**Work request:** In the entries below, find the lines that contain the word "whatsapp" and copy them.

• • • • • • •

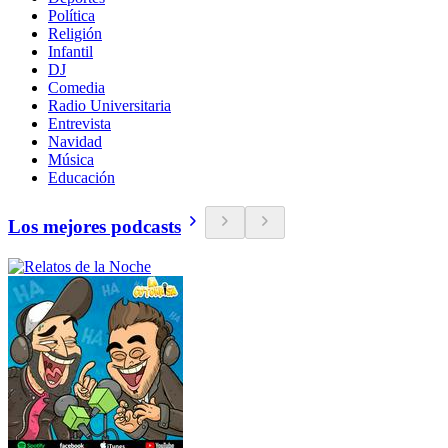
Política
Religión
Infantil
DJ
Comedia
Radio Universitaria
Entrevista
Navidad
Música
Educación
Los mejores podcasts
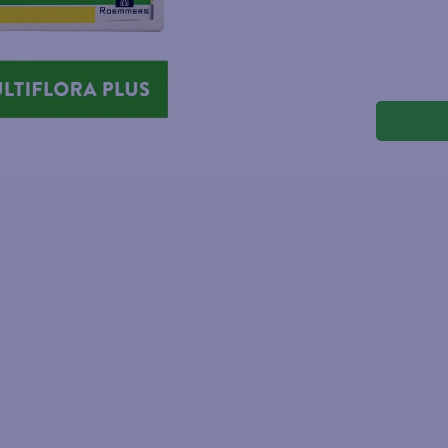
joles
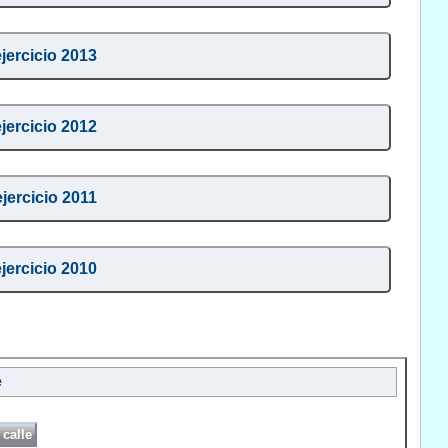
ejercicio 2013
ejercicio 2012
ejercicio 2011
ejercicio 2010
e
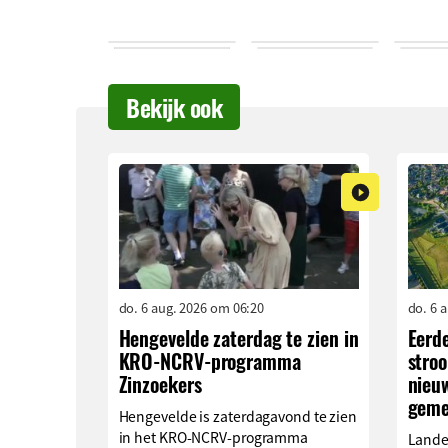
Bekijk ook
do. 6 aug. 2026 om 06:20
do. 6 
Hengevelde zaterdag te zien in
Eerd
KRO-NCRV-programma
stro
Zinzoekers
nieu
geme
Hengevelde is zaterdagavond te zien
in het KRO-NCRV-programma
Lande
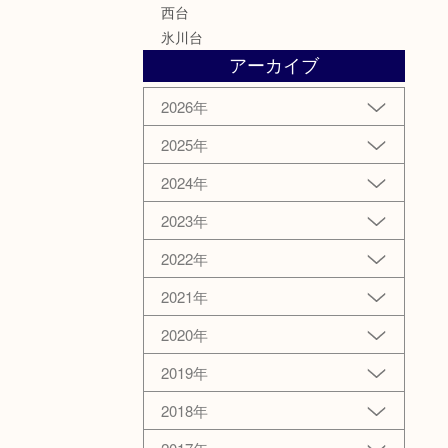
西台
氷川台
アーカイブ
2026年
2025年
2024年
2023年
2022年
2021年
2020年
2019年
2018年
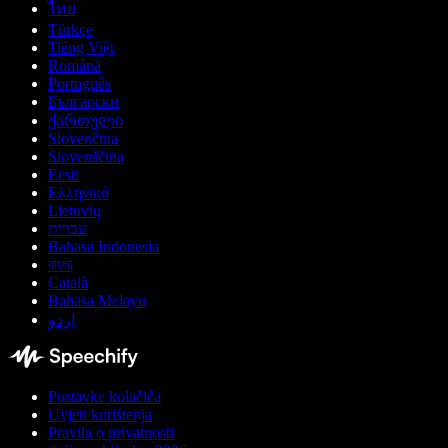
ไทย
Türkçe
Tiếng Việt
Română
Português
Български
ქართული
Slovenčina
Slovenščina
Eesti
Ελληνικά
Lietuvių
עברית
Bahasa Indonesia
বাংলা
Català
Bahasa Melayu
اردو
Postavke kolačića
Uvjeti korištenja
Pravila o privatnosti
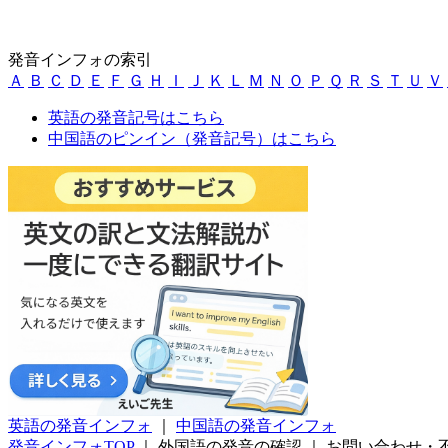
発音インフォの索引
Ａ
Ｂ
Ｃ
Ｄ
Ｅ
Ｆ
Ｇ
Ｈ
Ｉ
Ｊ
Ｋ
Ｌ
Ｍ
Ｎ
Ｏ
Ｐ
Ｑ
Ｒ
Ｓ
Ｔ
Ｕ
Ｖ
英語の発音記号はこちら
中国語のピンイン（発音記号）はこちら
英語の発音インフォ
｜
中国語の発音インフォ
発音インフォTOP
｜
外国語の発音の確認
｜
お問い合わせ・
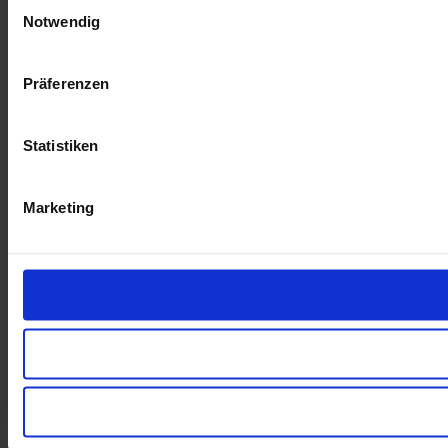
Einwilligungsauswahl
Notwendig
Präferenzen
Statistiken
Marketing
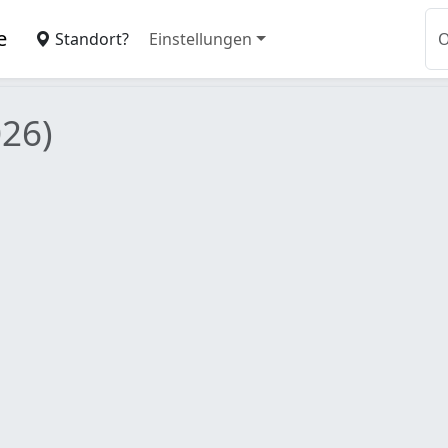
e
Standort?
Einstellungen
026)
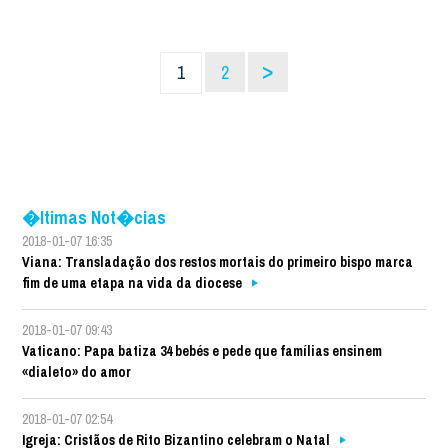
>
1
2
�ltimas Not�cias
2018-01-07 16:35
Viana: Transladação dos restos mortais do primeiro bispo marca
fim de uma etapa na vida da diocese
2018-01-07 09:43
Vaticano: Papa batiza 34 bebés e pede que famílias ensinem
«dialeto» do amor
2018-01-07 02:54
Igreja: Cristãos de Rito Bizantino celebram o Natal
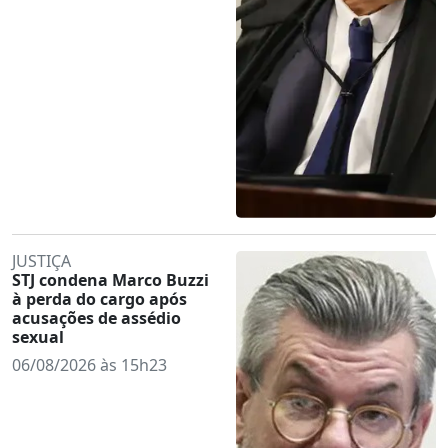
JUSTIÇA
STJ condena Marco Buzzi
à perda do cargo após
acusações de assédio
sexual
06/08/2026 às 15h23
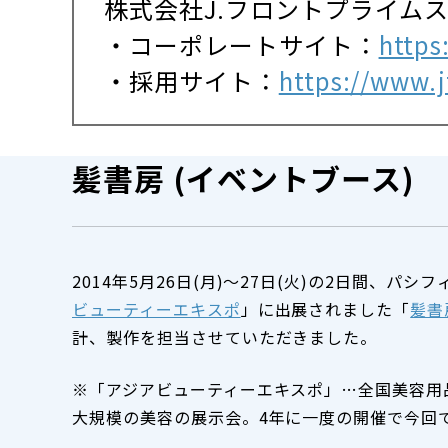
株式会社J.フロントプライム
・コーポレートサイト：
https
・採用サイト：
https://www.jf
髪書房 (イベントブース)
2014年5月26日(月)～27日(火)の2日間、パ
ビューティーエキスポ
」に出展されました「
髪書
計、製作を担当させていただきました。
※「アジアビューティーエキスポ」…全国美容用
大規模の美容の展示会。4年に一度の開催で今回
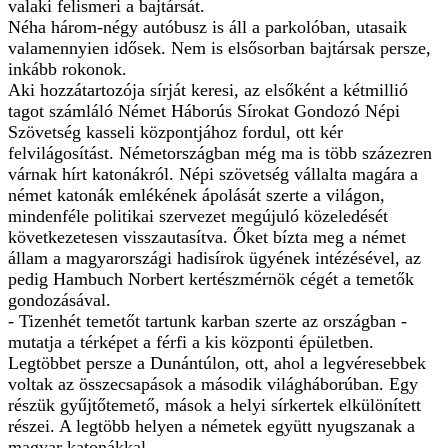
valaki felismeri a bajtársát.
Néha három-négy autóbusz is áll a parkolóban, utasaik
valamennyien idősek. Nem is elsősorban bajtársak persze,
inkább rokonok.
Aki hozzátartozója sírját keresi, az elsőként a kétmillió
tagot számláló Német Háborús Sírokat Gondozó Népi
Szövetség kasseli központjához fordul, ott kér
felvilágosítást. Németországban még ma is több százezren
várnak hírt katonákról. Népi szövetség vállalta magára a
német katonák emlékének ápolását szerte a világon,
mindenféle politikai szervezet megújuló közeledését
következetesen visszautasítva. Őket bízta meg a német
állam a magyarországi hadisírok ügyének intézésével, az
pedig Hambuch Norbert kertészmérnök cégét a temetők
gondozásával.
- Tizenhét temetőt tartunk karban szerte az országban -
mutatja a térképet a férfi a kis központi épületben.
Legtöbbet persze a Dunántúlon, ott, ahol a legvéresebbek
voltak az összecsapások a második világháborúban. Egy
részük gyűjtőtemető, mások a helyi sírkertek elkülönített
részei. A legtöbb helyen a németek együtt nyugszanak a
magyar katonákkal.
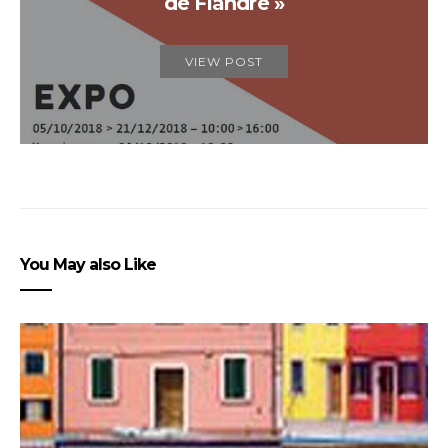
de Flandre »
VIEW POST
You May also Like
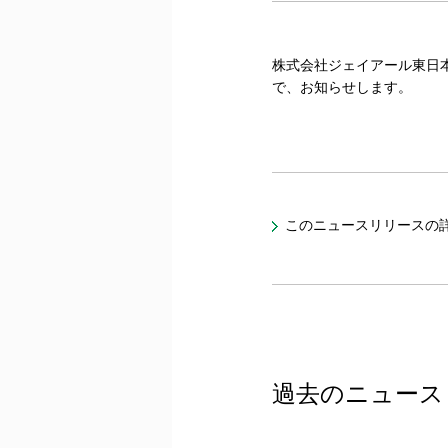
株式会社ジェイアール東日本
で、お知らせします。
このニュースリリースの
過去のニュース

• • • • • • •

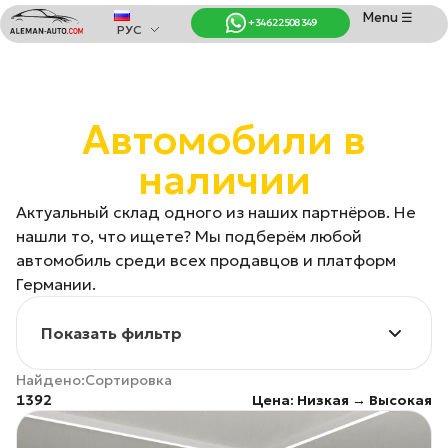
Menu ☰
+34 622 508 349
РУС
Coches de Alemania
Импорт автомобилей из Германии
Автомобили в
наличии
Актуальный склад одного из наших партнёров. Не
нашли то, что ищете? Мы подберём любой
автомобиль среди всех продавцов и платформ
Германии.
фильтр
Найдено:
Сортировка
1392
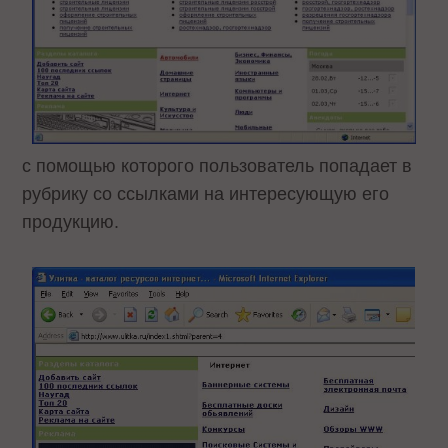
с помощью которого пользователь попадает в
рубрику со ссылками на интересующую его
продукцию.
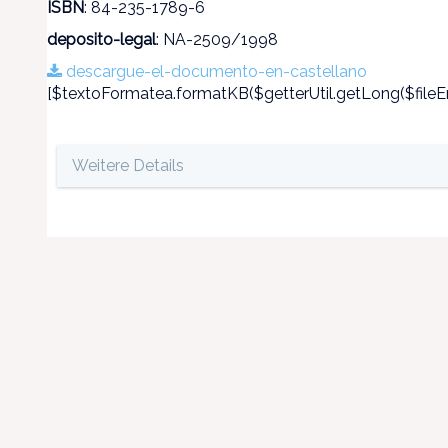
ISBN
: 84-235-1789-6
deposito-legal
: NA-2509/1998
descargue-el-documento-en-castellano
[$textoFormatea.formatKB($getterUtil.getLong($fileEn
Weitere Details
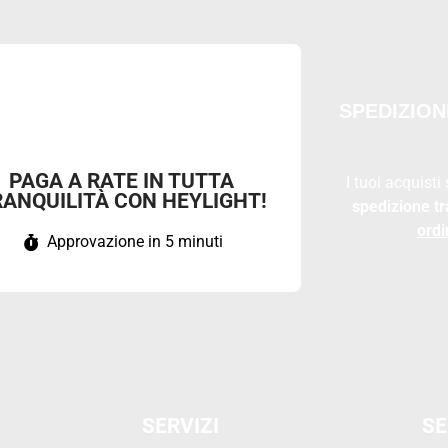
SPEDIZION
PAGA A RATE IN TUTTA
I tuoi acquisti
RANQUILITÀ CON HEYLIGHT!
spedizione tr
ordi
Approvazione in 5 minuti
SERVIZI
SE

• • • • • • •

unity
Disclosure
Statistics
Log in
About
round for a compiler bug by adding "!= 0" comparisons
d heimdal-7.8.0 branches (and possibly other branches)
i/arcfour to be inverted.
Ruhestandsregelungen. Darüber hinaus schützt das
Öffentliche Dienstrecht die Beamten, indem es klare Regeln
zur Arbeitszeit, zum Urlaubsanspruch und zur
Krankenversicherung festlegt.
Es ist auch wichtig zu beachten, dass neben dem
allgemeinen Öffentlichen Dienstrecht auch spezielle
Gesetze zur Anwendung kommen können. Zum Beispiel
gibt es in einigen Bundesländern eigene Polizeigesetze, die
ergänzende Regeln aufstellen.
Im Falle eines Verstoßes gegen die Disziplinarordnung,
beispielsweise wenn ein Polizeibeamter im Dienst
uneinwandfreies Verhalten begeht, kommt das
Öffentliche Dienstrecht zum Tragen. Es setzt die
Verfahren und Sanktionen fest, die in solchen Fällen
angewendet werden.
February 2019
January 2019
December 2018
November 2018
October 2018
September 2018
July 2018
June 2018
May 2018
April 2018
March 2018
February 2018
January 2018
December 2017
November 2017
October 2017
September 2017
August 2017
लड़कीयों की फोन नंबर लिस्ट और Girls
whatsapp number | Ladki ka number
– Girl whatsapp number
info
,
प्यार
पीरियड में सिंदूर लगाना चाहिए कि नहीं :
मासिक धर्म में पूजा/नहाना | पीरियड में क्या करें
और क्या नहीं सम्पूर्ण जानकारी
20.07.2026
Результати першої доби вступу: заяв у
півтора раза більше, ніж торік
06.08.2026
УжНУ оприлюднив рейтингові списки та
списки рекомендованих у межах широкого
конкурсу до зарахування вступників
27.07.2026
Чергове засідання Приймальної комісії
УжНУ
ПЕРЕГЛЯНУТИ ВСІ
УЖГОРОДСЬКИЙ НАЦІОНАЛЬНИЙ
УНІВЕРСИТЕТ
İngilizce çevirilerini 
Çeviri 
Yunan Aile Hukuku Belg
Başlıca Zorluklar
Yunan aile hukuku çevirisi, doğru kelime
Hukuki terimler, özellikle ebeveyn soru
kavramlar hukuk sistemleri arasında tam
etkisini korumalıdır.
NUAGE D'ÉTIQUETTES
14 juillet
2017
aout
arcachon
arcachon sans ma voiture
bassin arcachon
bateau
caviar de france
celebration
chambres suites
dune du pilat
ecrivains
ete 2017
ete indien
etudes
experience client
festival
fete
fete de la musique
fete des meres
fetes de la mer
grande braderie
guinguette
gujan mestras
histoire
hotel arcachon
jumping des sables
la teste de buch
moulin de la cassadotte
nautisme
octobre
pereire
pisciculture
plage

• • • • • • •

**Solution to the exercise:**
whatsapp number | Ladki ka number
– Girl whatsapp number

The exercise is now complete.